No acudió nadie. Llamó otra vez. Nada. ¿Estarían dentro? ¿Haciendo el amor? ¿O habían salido a celebrarlo? Llamó de nuevo. No obtuvo respuesta. Volvió a bajar. Había llegado tarde. ¿Por qué no se le había ocurrido hacer algo antes? Antes de que Rebecca llegara a París. Los ojos se le llenaron de lágrimas. Era una tonta integral. Se sentó en los escalones, abrió el bolso, sacó un pañuelo y se enjugó los ojos. Al cabo de un rato se puso de pie, volvió a subir y llamó a la puerta. «Jake —gritó—. Soy Alex. He de hablar contigo». Nada. Seguro que no estaban. Jake habría acudido a la puerta si la hubiera oído aporrearla y gritar. Volvió a sentarse. Le esperaría. Le esperaría sentada a que volviera.

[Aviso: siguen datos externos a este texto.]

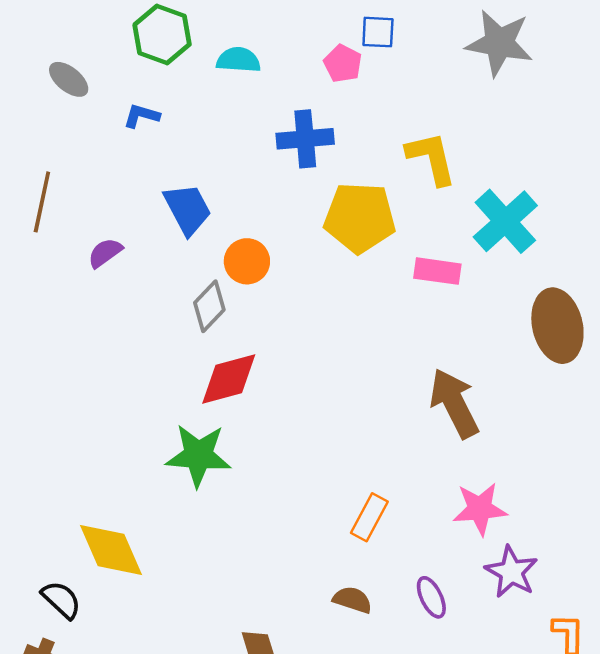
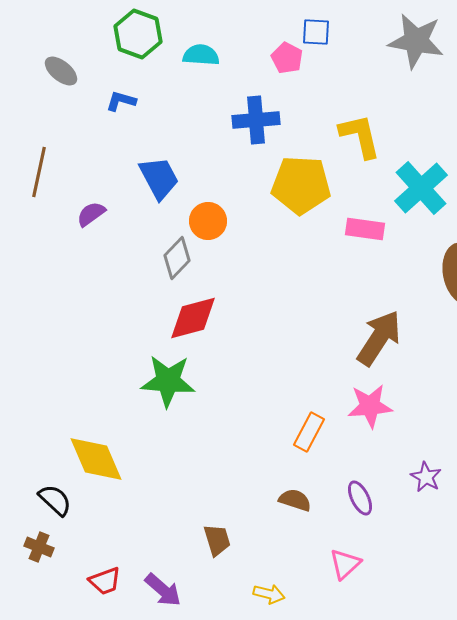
brown arrow: (454, 403) -> (379, 338), turned 60
pink star: (480, 509) -> (370, 406), moved
purple star: (511, 572) -> (426, 477), size x0.7

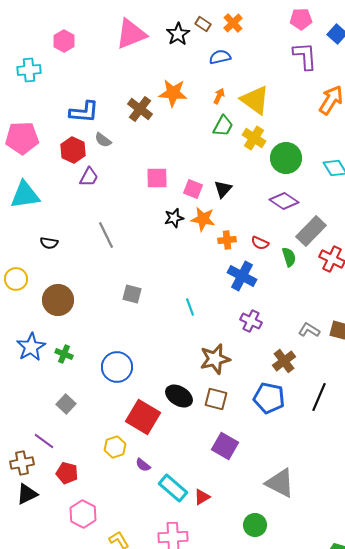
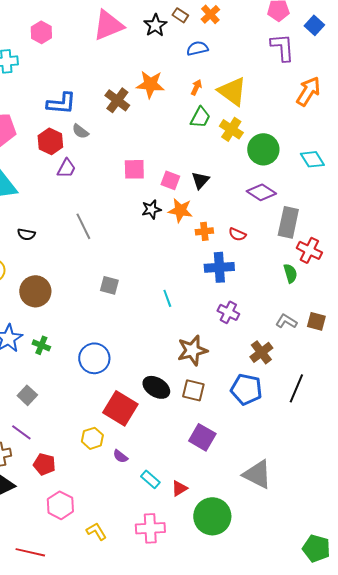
gray rectangle: (311, 231) -> (288, 222), turned -32
green semicircle: (289, 257) -> (290, 273), moved
blue cross: (242, 276) -> (219, 267), turned -32
gray square: (66, 404) -> (27, 395), moved
cyan rectangle: (173, 488) -> (150, 479), size x0.7
green circle: (255, 525) -> (212, 516), moved, size x1.6

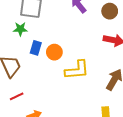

Debió de quedarse dormida. Cuando despertó, eran las cuatro y media. ¿Habría vuelto Jake? ¿Se habrían cruzado Rebecca y él con Alex, sin fijarse en ella? Rio al pensarlo. ¿Tan bajo había caído? Igual que un vagabundo, tirada en los bastos escalones de un hotelucho. Se levantó y se colocó bien el vestido. Todavía podía ir a la subasta. El tren salía dentro de dos horas. Se calzó los zapatos, agarró el bolso, la cartera y la bolsa, bajó a la calle y paró un taxi.

Una vez en la terminal compró el billete, tomó un café y fue al servicio. Se cambió de ropa y de zapatos, se lavó la cara y recompuso su maquillaje. Tras un intento de arreglarse el pelo, volvió a salir, pasó el control de seguridad y entró en la zona de embarque.

Un altavoz anunció que el 9005 estaba a punto de salir, y Alex siguió a la gente que iba hacia el tren. Sacó el billete y miró el número de su asiento. El tren estaba lleno, la gente se apretujaba mientras ella cruzaba el primer vagón. Recorrió el segundo y volvió a mirar el billete. Al guardarlo en el bolsillo exterior de su bolso, levantó la vista y el corazón le dio un vuelco. Allí estaba Jake, sonriéndole.